Philosophical and Practical Implications
- Radical Decentralization:
The text advocates for reclaiming direct access to resources, self-sufficiency, and mutual aid—echoing anarchist, primitivist, and communalist traditions. - Skepticism of Authority:
All forms of authority—government, legal systems, even educational institutions—are viewed with suspicion, as they serve to perpetuate dependency and extract wealth or labor. - Emphasis on Real Needs:
The manifesto distinguishes between true needs (food, water, shelter, freedom) and manufactured desires (consumer goods, status, symbolic freedoms). - Critique of Modern “Freedom”:
Modern freedoms are described as illusions—symbolic gestures that distract from the fact that survival itself is conditional on compliance.

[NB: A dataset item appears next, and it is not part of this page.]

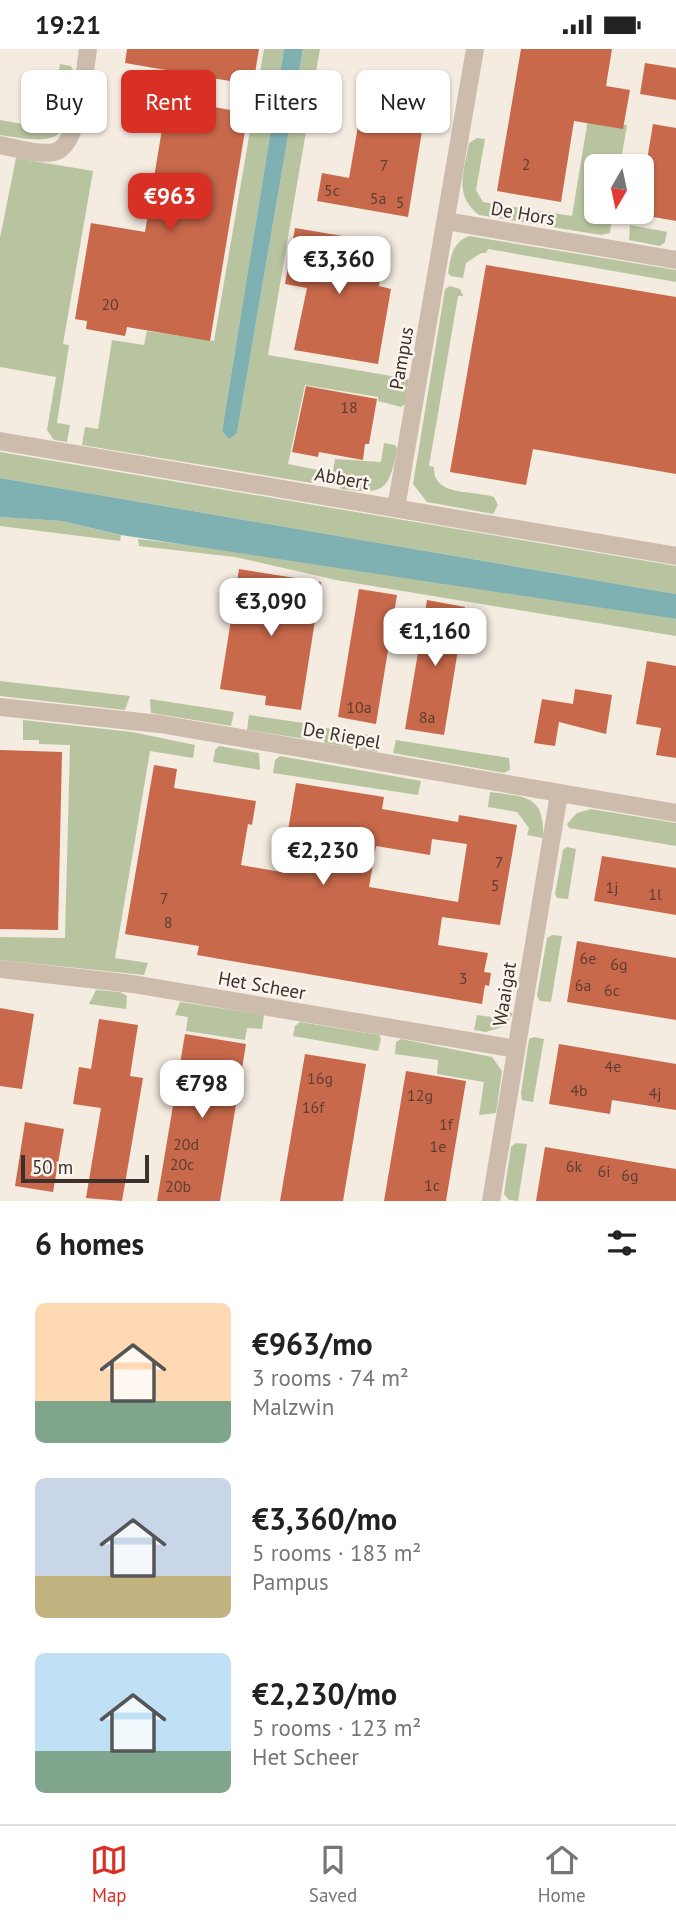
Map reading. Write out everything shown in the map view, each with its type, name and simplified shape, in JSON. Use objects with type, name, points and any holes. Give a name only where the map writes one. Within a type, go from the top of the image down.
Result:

Strengths of the Manifesto
- Clear, Provocative Metaphors:
The use of the squirrel as a symbol of natural freedom is vivid and effective. - Historical and Anthropological References:
The text is well-sourced, referencing anthropologists, economists, and legal scholars to support its arguments. - Uncompromising Clarity:
The manifesto does not hedge its critique; it is direct, passionate, and unapologetic.